■ RECORDS FOR THIS EXERCISE

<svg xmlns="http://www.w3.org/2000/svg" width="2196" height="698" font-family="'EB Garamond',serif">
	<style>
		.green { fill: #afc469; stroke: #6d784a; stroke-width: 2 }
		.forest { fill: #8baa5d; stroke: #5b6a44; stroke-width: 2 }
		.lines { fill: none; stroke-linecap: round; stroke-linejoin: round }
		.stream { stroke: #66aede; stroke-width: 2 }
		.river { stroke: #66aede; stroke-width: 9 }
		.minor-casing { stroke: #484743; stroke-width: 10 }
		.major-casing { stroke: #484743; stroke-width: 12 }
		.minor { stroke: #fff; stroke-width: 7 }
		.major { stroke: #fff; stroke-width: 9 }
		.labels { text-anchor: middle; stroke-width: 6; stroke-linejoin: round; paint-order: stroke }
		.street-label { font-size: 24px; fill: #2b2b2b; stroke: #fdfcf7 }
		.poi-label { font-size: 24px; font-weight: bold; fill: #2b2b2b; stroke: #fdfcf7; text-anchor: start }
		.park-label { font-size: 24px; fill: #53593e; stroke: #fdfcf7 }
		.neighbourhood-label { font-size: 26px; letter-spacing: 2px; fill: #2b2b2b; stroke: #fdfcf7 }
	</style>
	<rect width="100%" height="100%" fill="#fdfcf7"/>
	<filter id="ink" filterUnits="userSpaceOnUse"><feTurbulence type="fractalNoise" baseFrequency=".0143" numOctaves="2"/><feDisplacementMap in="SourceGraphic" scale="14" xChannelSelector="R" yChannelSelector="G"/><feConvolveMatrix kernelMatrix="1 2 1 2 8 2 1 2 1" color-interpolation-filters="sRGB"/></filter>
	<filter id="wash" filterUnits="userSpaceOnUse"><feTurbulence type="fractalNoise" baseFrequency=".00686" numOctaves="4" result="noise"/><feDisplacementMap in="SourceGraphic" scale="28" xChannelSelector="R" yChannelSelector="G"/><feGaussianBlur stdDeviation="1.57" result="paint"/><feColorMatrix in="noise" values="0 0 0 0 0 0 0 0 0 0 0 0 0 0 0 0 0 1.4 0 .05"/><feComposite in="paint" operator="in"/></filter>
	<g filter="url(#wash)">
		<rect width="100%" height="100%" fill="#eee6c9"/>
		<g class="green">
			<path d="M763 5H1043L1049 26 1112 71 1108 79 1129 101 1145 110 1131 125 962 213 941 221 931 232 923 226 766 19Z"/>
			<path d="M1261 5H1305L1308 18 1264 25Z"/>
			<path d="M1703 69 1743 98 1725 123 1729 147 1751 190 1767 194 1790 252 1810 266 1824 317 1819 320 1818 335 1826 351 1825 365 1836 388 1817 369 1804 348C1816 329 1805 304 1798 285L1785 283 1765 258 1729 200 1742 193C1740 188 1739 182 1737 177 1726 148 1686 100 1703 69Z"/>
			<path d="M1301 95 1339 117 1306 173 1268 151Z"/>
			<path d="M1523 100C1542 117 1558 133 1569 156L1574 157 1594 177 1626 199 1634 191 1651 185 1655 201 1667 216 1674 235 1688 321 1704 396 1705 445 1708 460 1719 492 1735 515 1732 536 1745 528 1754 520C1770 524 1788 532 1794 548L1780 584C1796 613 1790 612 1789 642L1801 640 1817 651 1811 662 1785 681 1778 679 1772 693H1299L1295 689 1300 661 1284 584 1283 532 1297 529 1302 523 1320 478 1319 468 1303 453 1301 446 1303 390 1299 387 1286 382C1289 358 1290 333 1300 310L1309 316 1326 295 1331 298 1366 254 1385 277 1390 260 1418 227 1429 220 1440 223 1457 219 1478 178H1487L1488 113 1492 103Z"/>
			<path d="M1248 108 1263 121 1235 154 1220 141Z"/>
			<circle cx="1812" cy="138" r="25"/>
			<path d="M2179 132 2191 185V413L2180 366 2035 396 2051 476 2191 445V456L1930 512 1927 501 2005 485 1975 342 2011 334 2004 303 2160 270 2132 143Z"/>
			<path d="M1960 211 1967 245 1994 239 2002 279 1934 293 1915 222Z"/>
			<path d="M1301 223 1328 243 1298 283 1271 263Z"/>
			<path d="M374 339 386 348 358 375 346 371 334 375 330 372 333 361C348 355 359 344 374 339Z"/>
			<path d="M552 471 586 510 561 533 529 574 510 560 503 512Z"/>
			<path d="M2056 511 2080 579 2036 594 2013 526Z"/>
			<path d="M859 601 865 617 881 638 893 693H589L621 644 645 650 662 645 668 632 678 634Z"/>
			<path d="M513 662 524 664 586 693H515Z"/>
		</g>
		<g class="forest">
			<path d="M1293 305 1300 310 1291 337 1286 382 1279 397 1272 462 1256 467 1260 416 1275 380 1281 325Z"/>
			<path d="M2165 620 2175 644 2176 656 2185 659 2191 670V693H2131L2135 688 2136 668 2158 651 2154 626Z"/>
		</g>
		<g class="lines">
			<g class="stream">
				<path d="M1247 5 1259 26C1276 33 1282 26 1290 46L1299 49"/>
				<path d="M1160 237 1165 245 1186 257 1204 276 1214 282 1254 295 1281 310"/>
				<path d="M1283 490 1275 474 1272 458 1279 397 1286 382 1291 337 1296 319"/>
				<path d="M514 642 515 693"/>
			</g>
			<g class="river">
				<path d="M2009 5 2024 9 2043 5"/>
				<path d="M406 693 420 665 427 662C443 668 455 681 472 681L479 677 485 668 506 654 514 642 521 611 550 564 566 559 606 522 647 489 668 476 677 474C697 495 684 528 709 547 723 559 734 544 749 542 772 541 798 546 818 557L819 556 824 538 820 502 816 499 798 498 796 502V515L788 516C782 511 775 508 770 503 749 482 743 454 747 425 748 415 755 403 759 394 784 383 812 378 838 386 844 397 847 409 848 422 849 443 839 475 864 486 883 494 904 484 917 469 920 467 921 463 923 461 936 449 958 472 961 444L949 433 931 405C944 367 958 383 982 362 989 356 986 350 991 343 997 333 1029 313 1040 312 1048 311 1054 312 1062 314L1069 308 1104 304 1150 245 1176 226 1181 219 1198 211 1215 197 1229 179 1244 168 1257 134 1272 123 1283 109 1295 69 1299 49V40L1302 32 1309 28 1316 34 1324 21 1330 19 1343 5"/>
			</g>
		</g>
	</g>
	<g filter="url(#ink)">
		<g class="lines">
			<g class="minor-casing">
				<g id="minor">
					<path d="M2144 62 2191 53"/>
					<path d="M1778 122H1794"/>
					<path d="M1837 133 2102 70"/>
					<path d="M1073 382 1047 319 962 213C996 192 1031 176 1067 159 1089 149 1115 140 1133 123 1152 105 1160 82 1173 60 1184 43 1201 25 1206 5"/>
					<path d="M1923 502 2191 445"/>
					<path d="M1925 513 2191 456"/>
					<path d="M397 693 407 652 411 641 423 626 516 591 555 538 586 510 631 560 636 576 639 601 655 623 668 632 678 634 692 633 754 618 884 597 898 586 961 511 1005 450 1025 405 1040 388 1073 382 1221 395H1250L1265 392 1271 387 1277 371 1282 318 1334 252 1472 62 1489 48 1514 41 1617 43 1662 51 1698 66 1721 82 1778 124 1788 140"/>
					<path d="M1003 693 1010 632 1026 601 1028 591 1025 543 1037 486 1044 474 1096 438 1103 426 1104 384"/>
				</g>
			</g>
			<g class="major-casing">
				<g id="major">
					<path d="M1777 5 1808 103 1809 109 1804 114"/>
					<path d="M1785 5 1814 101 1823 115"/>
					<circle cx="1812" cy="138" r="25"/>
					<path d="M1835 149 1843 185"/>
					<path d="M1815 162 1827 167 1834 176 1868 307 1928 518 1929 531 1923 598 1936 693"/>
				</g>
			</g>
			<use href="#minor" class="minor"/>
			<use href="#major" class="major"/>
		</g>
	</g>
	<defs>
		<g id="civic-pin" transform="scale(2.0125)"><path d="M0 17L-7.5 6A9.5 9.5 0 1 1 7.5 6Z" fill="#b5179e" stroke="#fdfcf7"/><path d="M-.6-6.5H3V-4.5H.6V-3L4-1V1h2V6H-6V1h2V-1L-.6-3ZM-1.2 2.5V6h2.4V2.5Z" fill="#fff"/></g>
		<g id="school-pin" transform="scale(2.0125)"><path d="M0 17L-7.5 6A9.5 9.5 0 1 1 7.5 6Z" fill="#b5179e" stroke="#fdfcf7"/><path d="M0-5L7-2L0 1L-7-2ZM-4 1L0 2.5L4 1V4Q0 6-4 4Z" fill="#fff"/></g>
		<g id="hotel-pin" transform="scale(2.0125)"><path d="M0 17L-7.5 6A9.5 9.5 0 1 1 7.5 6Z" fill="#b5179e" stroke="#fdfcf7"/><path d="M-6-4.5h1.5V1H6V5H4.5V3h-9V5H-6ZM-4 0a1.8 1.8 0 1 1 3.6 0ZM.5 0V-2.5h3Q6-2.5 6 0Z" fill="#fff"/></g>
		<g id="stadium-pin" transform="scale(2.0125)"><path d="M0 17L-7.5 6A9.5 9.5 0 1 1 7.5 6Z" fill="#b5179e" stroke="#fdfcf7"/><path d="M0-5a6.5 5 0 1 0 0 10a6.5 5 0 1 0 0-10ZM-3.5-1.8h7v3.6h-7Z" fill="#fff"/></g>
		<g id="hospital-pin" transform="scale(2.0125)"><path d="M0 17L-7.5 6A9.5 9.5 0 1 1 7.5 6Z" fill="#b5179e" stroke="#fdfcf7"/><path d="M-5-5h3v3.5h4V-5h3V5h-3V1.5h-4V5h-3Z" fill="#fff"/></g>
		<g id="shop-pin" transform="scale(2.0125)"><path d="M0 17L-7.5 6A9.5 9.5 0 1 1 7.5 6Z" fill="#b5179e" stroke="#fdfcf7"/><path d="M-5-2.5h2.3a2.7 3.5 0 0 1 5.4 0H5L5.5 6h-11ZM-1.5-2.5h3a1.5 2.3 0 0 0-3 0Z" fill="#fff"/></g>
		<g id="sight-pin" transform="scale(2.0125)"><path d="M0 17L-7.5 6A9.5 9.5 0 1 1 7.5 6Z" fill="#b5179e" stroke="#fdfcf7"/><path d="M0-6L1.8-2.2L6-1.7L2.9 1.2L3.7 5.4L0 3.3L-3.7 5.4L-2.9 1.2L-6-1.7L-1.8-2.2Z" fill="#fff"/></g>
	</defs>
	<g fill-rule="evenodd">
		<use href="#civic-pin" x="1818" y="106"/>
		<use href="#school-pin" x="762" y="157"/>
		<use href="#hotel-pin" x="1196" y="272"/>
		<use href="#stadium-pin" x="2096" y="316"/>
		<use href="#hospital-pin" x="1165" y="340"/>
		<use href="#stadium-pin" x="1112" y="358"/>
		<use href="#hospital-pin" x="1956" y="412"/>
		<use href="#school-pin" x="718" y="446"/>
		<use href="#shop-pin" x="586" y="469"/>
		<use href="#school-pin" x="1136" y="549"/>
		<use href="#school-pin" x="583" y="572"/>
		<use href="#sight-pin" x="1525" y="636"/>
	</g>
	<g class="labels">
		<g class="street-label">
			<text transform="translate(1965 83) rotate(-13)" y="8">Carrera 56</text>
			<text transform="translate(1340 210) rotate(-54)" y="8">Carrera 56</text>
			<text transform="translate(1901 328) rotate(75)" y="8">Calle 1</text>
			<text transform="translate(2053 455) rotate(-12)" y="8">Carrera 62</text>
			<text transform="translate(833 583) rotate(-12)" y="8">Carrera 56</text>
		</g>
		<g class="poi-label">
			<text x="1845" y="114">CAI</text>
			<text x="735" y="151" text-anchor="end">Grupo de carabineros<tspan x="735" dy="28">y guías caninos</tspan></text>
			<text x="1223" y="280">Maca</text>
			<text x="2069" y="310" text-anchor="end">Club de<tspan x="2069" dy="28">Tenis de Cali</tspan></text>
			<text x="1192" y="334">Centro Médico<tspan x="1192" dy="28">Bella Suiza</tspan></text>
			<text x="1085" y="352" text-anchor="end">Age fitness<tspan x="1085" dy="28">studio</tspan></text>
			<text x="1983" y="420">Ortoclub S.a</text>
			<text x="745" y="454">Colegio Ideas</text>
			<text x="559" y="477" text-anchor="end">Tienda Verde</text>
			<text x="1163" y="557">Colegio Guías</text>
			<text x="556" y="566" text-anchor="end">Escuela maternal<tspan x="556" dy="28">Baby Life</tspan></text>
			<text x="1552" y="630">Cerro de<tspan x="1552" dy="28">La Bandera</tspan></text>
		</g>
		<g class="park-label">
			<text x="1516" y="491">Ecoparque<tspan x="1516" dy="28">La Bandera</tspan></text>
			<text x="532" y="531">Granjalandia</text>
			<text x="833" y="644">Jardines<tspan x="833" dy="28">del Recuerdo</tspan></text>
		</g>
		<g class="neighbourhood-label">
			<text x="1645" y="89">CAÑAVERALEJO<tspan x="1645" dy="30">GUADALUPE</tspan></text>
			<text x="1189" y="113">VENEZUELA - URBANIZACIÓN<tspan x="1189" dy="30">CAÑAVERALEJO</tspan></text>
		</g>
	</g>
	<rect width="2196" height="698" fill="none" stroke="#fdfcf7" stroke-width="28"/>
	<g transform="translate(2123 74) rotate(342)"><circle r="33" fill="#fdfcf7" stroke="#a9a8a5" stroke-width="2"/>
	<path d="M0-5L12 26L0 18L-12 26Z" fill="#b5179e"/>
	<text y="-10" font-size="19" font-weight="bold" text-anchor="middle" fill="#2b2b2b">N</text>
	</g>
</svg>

■ EXERCISE AIM
Starting at the line that has "#afc469; stroke: #6d784a;" and ending at the line that has "#fff; stroke-width: 9", please write out the lines above exactly, leaving out all others.

■ TASK RESPONSE
		.green { fill: #afc469; stroke: #6d784a; stroke-width: 2 }
		.forest { fill: #8baa5d; stroke: #5b6a44; stroke-width: 2 }
		.lines { fill: none; stroke-linecap: round; stroke-linejoin: round }
		.stream { stroke: #66aede; stroke-width: 2 }
		.river { stroke: #66aede; stroke-width: 9 }
		.minor-casing { stroke: #484743; stroke-width: 10 }
		.major-casing { stroke: #484743; stroke-width: 12 }
		.minor { stroke: #fff; stroke-width: 7 }
		.major { stroke: #fff; stroke-width: 9 }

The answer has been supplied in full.